Constraints on the paleomagnetic field in the Amami-Sankaku Basin from a three component borehole magnetometer during IODP Expedition 351

Friday, 19 December 2014
Martin Neuhaus1, Sang-Mook Lee2, Laureen Drab3, Anthony Morris4, Marco Maffione5, Michael Gurnis6, Morihisa Hamada7, Andrew P Barth8, Christopher Virgil1, Sebastian Ehmann9, Andreas Hoerdt1, Martin Leven10 and IODP Expedition 351 Scientists11, (1)Technical University of Braunschweig, Braunschweig, Germany, (2)Seoul National University, Seoul, South Korea, (3)LDEO, Palisades, NY, United States, (4)Plymouth University, Geography, Earth and Environmental Sciences, Plymouth, United Kingdom, (5)Utrecht University, Utrecht, Netherlands, (6)Caltech, Pasadena, CA, United States, (7)Japan Agency for Marine-Earth Science & Technology, Yokosuka, Japan, (8)Indiana Univ, Indianapolis, IN, United States, (9)TU Braunschweig, Braunschweig, Germany, (10)University of Göttingen, Göttingen, Germany, (11)IODP,Texas A&M University, Texas, United States
Reliable three component magnetic borehole data allow us to constrain the paleomagnetic history in the subsurface, as it can be used to determine the direction of remnant magnetization of drilled layers and aid with the reorientation of drill core samples. The declination of magnetization, which cannot be determined from azimuthally unoriented core samples, is especially important because it yields direct information about the orientation of a tectonic plate at the time of magnetization.

During IODP Expedition 351 in the Amami Sankaku Basin 600 m of sediment between 600 mbsf and 1200 mbsf were investigated with the Göttinger Borehole Magnetometer (GBM) in order to constrain the rotational history of the Philippine Sea Plate. This contributes supplementary information to constrain the initiatial tectonic configuration following subduction initiation in the Izu-Bonin Mariana System and the subsequent plate motions.
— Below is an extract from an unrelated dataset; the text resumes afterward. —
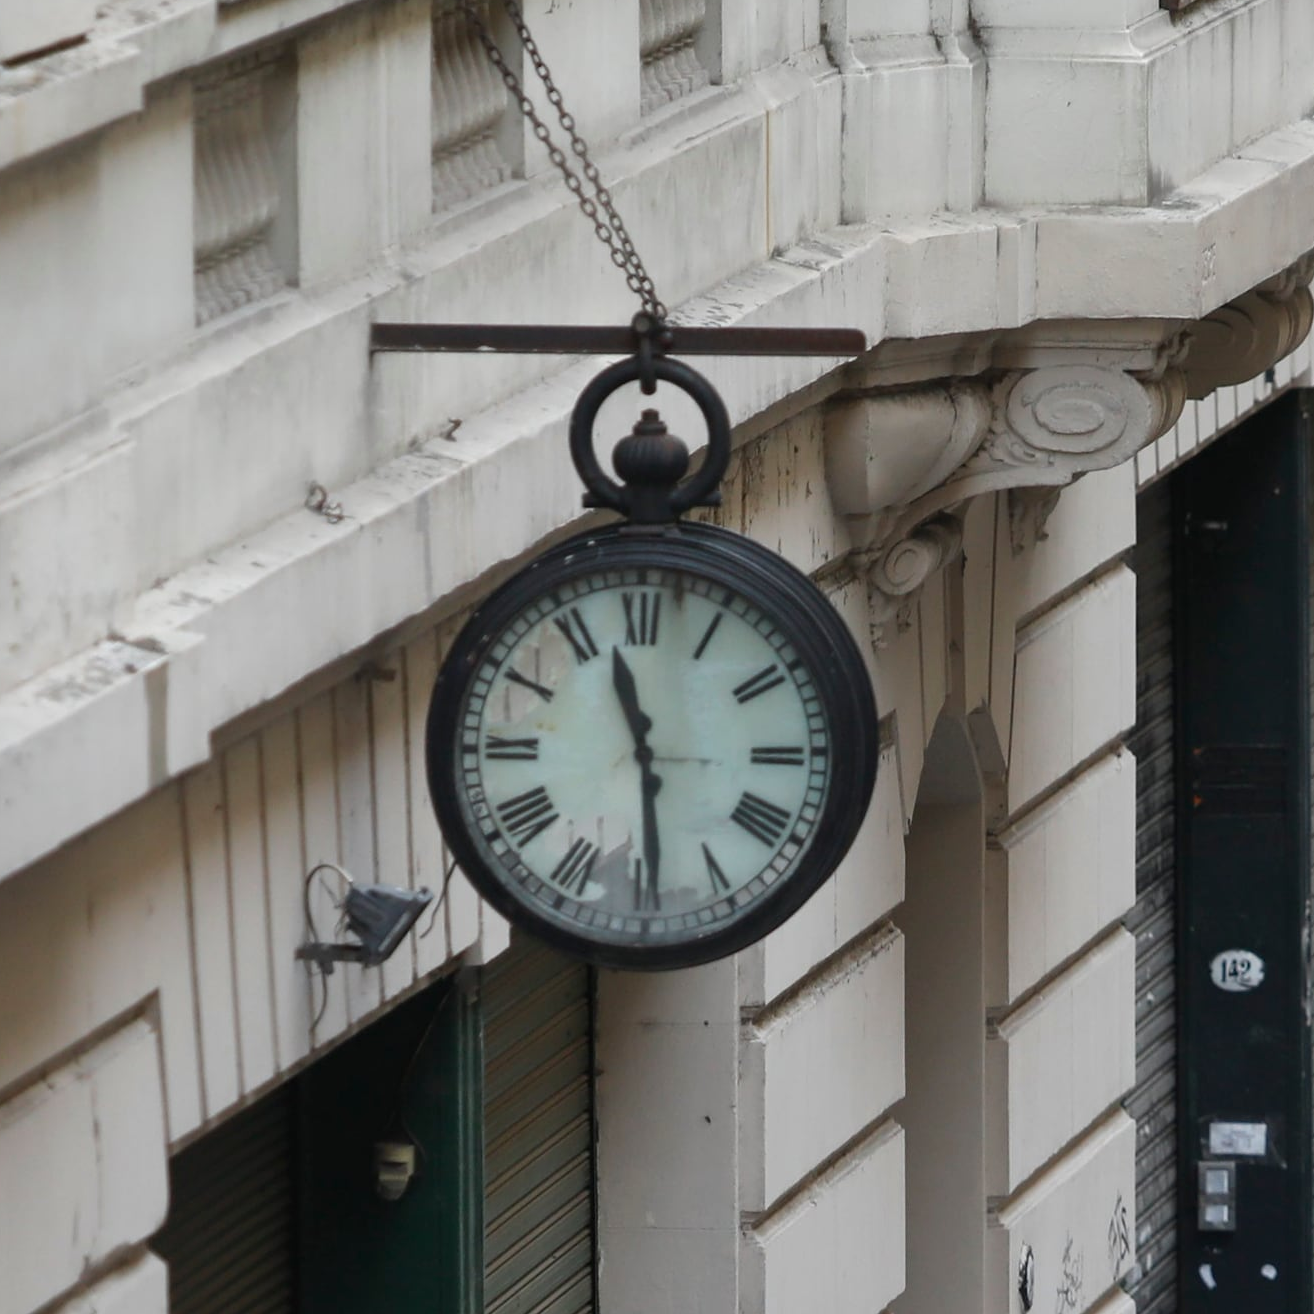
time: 11:29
In a preliminary processing of the data, the magnetic field vector along the borehole was calculated by using the data of the GBMs orientational sensors to rotate the magnetic field vector from the tool’s reference frame into the geographic reference frame. This provides an initial assessment of the magnetic properties of the environmental structures by comparing the dataset to the magnetic field produced by the natural remnant magnetization and to the induced magnetic flux density influenced by the susceptibility of the drilled layers. Additionally this aids with the evaluation of the data quality and allows an assessment of the future processing strategy to find the magnetization vector.